----- INFORMATION SHOWN

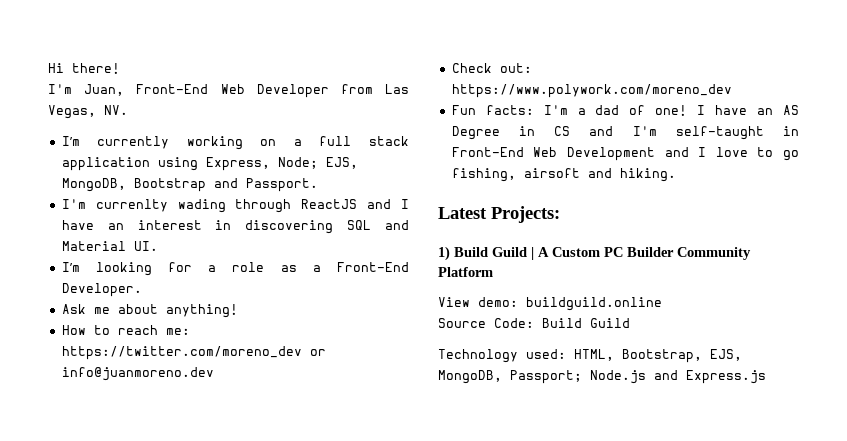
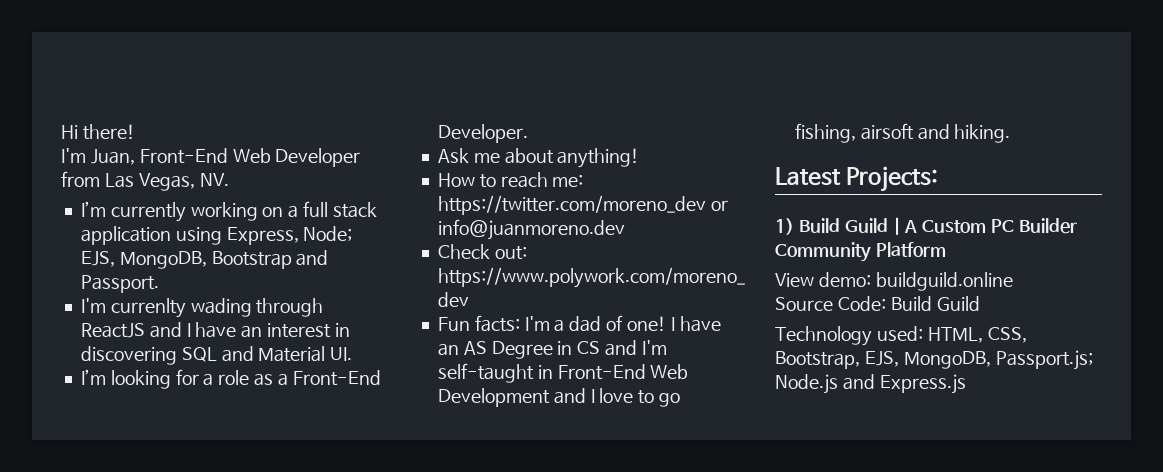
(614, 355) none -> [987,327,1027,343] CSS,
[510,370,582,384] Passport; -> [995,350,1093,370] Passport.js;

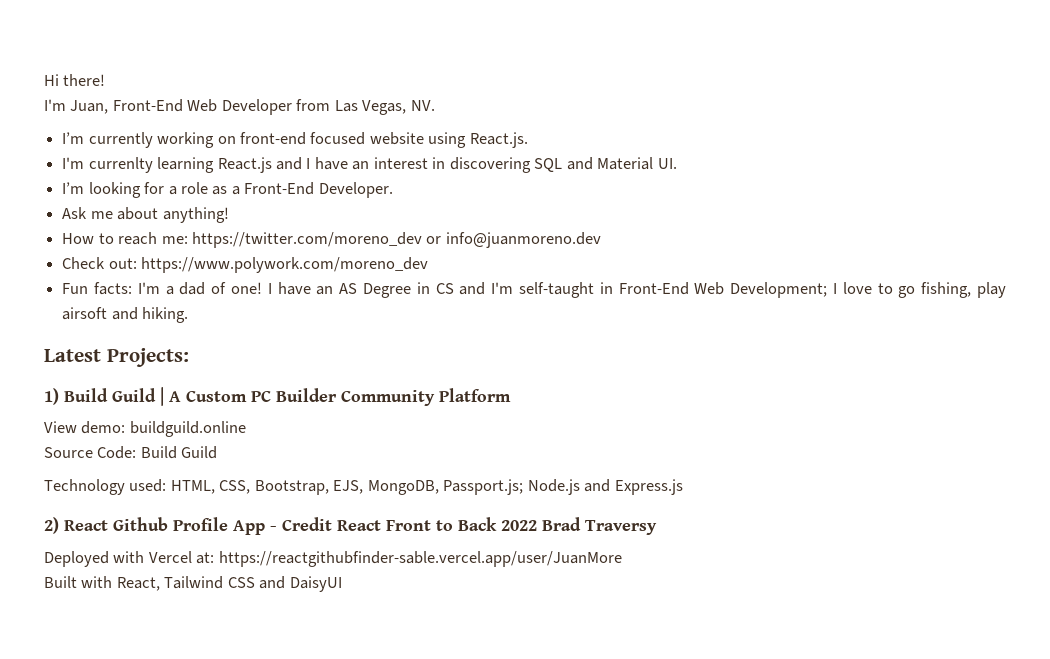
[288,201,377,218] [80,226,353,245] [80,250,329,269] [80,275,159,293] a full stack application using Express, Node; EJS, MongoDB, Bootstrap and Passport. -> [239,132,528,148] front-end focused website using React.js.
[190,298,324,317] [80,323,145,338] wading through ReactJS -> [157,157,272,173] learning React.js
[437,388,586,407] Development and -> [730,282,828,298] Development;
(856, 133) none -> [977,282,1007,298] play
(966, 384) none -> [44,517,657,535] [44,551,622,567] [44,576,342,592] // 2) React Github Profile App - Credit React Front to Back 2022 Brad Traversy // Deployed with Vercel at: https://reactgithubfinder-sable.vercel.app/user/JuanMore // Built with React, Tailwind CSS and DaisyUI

----------

■ TASK BRIEF
Your output should be the records above, duplicated exactly and picture-free.

■ EXPECTED OUTPUT
(614, 355) none -> [987,327,1027,343] CSS,
[510,370,582,384] Passport; -> [995,350,1093,370] Passport.js;

[288,201,377,218] [80,226,353,245] [80,250,329,269] [80,275,159,293] a full stack application using Express, Node; EJS, MongoDB, Bootstrap and Passport. -> [239,132,528,148] front-end focused website using React.js.
[190,298,324,317] [80,323,145,338] wading through ReactJS -> [157,157,272,173] learning React.js
[437,388,586,407] Development and -> [730,282,828,298] Development;
(856, 133) none -> [977,282,1007,298] play
(966, 384) none -> [44,517,657,535] [44,551,622,567] [44,576,342,592] // 2) React Github Profile App - Credit React Front to Back 2022 Brad Traversy // Deployed with Vercel at: https://reactgithubfinder-sable.vercel.app/user/JuanMore // Built with React, Tailwind CSS and DaisyUI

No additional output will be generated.